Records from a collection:
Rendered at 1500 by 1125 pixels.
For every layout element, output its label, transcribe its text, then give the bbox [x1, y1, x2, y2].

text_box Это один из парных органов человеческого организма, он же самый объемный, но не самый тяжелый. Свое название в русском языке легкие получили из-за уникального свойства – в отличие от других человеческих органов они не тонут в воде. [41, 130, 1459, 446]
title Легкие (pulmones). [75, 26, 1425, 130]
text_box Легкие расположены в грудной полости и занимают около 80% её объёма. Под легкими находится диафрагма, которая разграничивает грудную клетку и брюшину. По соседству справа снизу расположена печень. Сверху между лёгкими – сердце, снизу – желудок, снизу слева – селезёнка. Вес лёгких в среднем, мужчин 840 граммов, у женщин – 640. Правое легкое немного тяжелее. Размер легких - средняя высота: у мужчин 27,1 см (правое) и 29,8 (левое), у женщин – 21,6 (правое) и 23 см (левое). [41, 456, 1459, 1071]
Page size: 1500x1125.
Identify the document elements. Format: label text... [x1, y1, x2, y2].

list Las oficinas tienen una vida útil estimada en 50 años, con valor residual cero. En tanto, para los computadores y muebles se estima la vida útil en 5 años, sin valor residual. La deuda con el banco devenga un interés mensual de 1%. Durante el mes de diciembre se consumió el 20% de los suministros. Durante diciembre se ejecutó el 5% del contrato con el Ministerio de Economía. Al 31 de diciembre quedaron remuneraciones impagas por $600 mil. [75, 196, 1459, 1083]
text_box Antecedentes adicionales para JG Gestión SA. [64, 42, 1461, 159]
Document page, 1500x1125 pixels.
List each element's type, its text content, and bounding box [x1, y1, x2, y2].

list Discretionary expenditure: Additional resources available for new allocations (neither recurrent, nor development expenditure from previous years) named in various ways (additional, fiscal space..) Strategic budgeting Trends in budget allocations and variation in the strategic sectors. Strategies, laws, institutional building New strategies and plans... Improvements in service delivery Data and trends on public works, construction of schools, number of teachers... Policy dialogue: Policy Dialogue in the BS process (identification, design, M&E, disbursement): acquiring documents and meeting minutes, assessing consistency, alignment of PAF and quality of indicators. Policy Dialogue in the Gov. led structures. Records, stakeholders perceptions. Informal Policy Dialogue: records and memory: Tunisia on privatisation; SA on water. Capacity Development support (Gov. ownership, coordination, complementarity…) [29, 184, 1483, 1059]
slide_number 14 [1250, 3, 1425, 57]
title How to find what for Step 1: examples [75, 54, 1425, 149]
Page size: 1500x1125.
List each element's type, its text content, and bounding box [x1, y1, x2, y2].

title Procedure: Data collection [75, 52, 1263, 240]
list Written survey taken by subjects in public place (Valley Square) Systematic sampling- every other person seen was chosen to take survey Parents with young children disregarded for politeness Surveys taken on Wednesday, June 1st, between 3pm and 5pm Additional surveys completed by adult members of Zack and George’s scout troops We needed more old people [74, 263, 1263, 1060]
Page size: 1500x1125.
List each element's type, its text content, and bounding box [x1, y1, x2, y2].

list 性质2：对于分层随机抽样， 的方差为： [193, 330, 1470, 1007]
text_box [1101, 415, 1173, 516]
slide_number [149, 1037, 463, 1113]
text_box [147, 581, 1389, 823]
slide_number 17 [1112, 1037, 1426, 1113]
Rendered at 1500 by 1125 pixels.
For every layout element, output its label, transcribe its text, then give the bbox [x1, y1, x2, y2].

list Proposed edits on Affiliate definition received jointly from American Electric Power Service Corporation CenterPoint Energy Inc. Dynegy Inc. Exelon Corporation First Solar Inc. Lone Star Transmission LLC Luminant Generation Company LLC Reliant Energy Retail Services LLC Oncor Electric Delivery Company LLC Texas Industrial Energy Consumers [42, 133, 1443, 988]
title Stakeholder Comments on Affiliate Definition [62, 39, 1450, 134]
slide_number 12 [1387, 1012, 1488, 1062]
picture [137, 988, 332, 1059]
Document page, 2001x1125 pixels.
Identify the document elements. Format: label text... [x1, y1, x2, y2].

- **What to work on**
Within the data, how many lines hold the string "pixels"? Answer with the number and nothing more.

- **Written solution**
4